Methods: This study employed two patient cohorts. Cohort#1 contained 256 patients who received a phase-sorted 4DCT. Cohort#2 contained 86 patients who received three weekly phase-sorted 4DCT scans. A previously published technique used a single abdominal surrogate to calculate the ratio of extreme inhalation tidal volume to normal inhalation tidal volume, referred to as the κ metric. Since a single surrogate is standard for phase-sorted 4DCT in radiation oncology clinical practice, tidal volume was not quantified. Without tidal volume, the absolute κ metric could not be determined, so a relative κ (κrel) metric was defined based on the measured surrogate amplitude instead of tidal volume. Receiver operator characteristic (ROC) curves were used to quantitatively determine the optimal cutoff value (jk) and efficiency cutoff value (τk) of κrel to automatically identify irregular breathing that would reduce the image quality of phase-sorted 4DCT. Discriminatory accuracy (area under the ROC curve) of κrel was calculated by a trapezoidal numeric integration technique.

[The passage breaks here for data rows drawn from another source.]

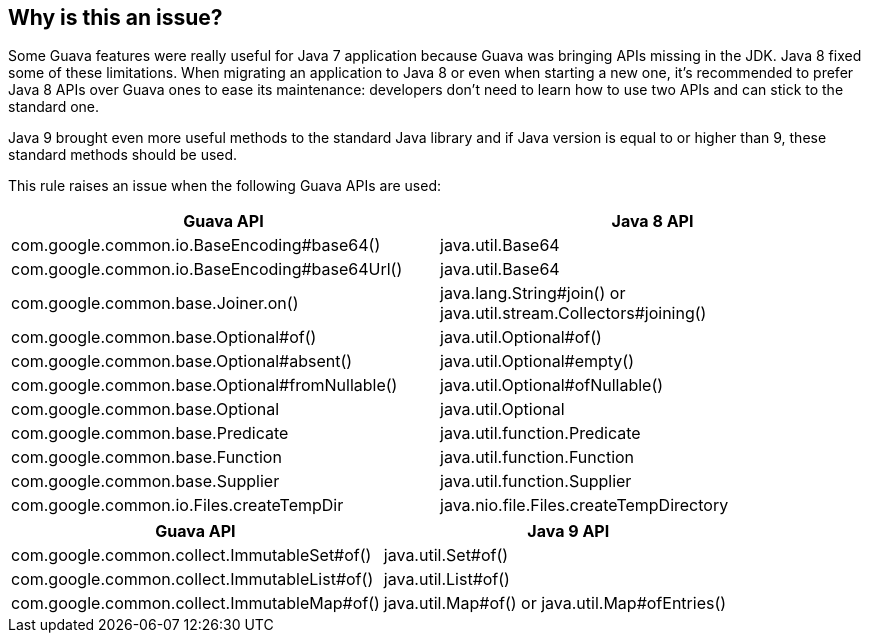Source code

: == Why is this an issue?

Some Guava features were really useful for Java 7 application because Guava was bringing APIs missing in the JDK. Java 8 fixed some of these limitations. When migrating an application to Java 8 or even when starting a new one, it's recommended to prefer Java 8 APIs over Guava ones to ease its maintenance: developers don't need to learn how to use two APIs and can stick to the standard one.


Java 9 brought even more useful methods to the standard Java library and if Java version is equal to or higher than 9, these standard methods should be used.


This rule raises an issue when the following Guava APIs are used:

[frame=all]
[cols="^1,^1"]
|===
|Guava API | Java 8 API

|com.google.common.io.BaseEncoding#base64() | java.util.Base64
|com.google.common.io.BaseEncoding#base64Url() | java.util.Base64
|com.google.common.base.Joiner.on() | java.lang.String#join() or java.util.stream.Collectors#joining()
|com.google.common.base.Optional#of() | java.util.Optional#of()
|com.google.common.base.Optional#absent() | java.util.Optional#empty()
|com.google.common.base.Optional#fromNullable() | java.util.Optional#ofNullable()
|com.google.common.base.Optional | java.util.Optional
|com.google.common.base.Predicate | java.util.function.Predicate
|com.google.common.base.Function | java.util.function.Function
|com.google.common.base.Supplier | java.util.function.Supplier
|com.google.common.io.Files.createTempDir | java.nio.file.Files.createTempDirectory
|===

[frame=all]
[cols="^1,^1"]
|===
|Guava API | Java 9 API

| com.google.common.collect.ImmutableSet#of() | java.util.Set#of()
| com.google.common.collect.ImmutableList#of() | java.util.List#of()
| com.google.common.collect.ImmutableMap#of() | java.util.Map#of() or java.util.Map#ofEntries()
|===

ifdef::env-github,rspecator-view[]

'''
== Implementation Specification
(visible only on this page)

=== Message

Use "<Java 8 API>" instead.


'''
== Comments And Links
(visible only on this page)

=== on 3 Aug 2018, 22:44:11 Alexandre Gigleux wrote:
This rule should not be triggered on project based on Java7 or less.

=== on 1 Nov 2018, 10:06:57 Jean-Baptiste Lievremont wrote:
Could you please have a look at the updated metadata?

endif::env-github,rspecator-view[]

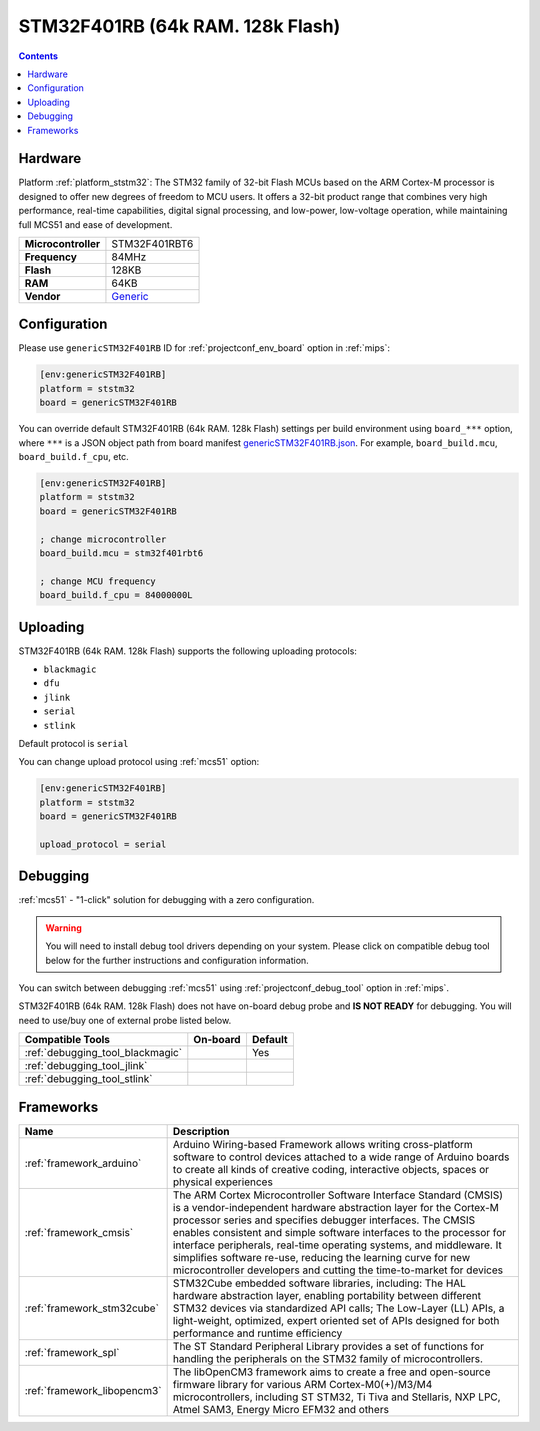 
.. _board_ststm32_genericSTM32F401RB:

STM32F401RB (64k RAM. 128k Flash)
=================================

.. contents::

Hardware
--------

Platform :ref:`platform_ststm32`: The STM32 family of 32-bit Flash MCUs based on the ARM Cortex-M processor is designed to offer new degrees of freedom to MCU users. It offers a 32-bit product range that combines very high performance, real-time capabilities, digital signal processing, and low-power, low-voltage operation, while maintaining full MCS51 and ease of development.

.. list-table::

  * - **Microcontroller**
    - STM32F401RBT6
  * - **Frequency**
    - 84MHz
  * - **Flash**
    - 128KB
  * - **RAM**
    - 64KB
  * - **Vendor**
    - `Generic <https://www.st.com/en/microcontrollers-microprocessors/stm32f401rb.html?utm_source=platformio.org&utm_medium=docs>`__


Configuration
-------------

Please use ``genericSTM32F401RB`` ID for :ref:`projectconf_env_board` option in :ref:`mips`:

.. code-block:: ini

  [env:genericSTM32F401RB]
  platform = ststm32
  board = genericSTM32F401RB

You can override default STM32F401RB (64k RAM. 128k Flash) settings per build environment using
``board_***`` option, where ``***`` is a JSON object path from
board manifest `genericSTM32F401RB.json <https://github.com/platformio/platform-ststm32/blob/master/boards/genericSTM32F401RB.json>`_. For example,
``board_build.mcu``, ``board_build.f_cpu``, etc.

.. code-block:: ini

  [env:genericSTM32F401RB]
  platform = ststm32
  board = genericSTM32F401RB

  ; change microcontroller
  board_build.mcu = stm32f401rbt6

  ; change MCU frequency
  board_build.f_cpu = 84000000L


Uploading
---------
STM32F401RB (64k RAM. 128k Flash) supports the following uploading protocols:

* ``blackmagic``
* ``dfu``
* ``jlink``
* ``serial``
* ``stlink``

Default protocol is ``serial``

You can change upload protocol using :ref:`mcs51` option:

.. code-block:: ini

  [env:genericSTM32F401RB]
  platform = ststm32
  board = genericSTM32F401RB

  upload_protocol = serial

Debugging
---------

:ref:`mcs51` - "1-click" solution for debugging with a zero configuration.

.. warning::
    You will need to install debug tool drivers depending on your system.
    Please click on compatible debug tool below for the further
    instructions and configuration information.

You can switch between debugging :ref:`mcs51` using
:ref:`projectconf_debug_tool` option in :ref:`mips`.

STM32F401RB (64k RAM. 128k Flash) does not have on-board debug probe and **IS NOT READY** for debugging. You will need to use/buy one of external probe listed below.

.. list-table::
  :header-rows:  1

  * - Compatible Tools
    - On-board
    - Default
  * - :ref:`debugging_tool_blackmagic`
    -
    - Yes
  * - :ref:`debugging_tool_jlink`
    -
    -
  * - :ref:`debugging_tool_stlink`
    -
    -

Frameworks
----------
.. list-table::
    :header-rows:  1

    * - Name
      - Description

    * - :ref:`framework_arduino`
      - Arduino Wiring-based Framework allows writing cross-platform software to control devices attached to a wide range of Arduino boards to create all kinds of creative coding, interactive objects, spaces or physical experiences

    * - :ref:`framework_cmsis`
      - The ARM Cortex Microcontroller Software Interface Standard (CMSIS) is a vendor-independent hardware abstraction layer for the Cortex-M processor series and specifies debugger interfaces. The CMSIS enables consistent and simple software interfaces to the processor for interface peripherals, real-time operating systems, and middleware. It simplifies software re-use, reducing the learning curve for new microcontroller developers and cutting the time-to-market for devices

    * - :ref:`framework_stm32cube`
      - STM32Cube embedded software libraries, including: The HAL hardware abstraction layer, enabling portability between different STM32 devices via standardized API calls; The Low-Layer (LL) APIs, a light-weight, optimized, expert oriented set of APIs designed for both performance and runtime efficiency

    * - :ref:`framework_spl`
      - The ST Standard Peripheral Library provides a set of functions for handling the peripherals on the STM32 family of microcontrollers.

    * - :ref:`framework_libopencm3`
      - The libOpenCM3 framework aims to create a free and open-source firmware library for various ARM Cortex-M0(+)/M3/M4 microcontrollers, including ST STM32, Ti Tiva and Stellaris, NXP LPC, Atmel SAM3, Energy Micro EFM32 and others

Results: The discriminatory accuracy of κrel was found to be 0.746. The key values of jk and τk were calculated to be 1.45 and 1.72 respectively. For values of κrel such that jk≤κrel≤τk, the decision to reacquire the 4DCT would be at the discretion of the physician. This accounted for only 11.9% of the patients in this study. The magnitude of κrel held consistent over 3 weeks for 73% of the patients in cohort#3.

Conclusion: The decision making metric, κrel, was shown to be an accurate classifier of irregular breathing patients in a large patient population. This work provided an automatic quantitative decision making metric to quickly and accurately assess the extent to which irregular breathing is occurring during phase-sorted 4DCT.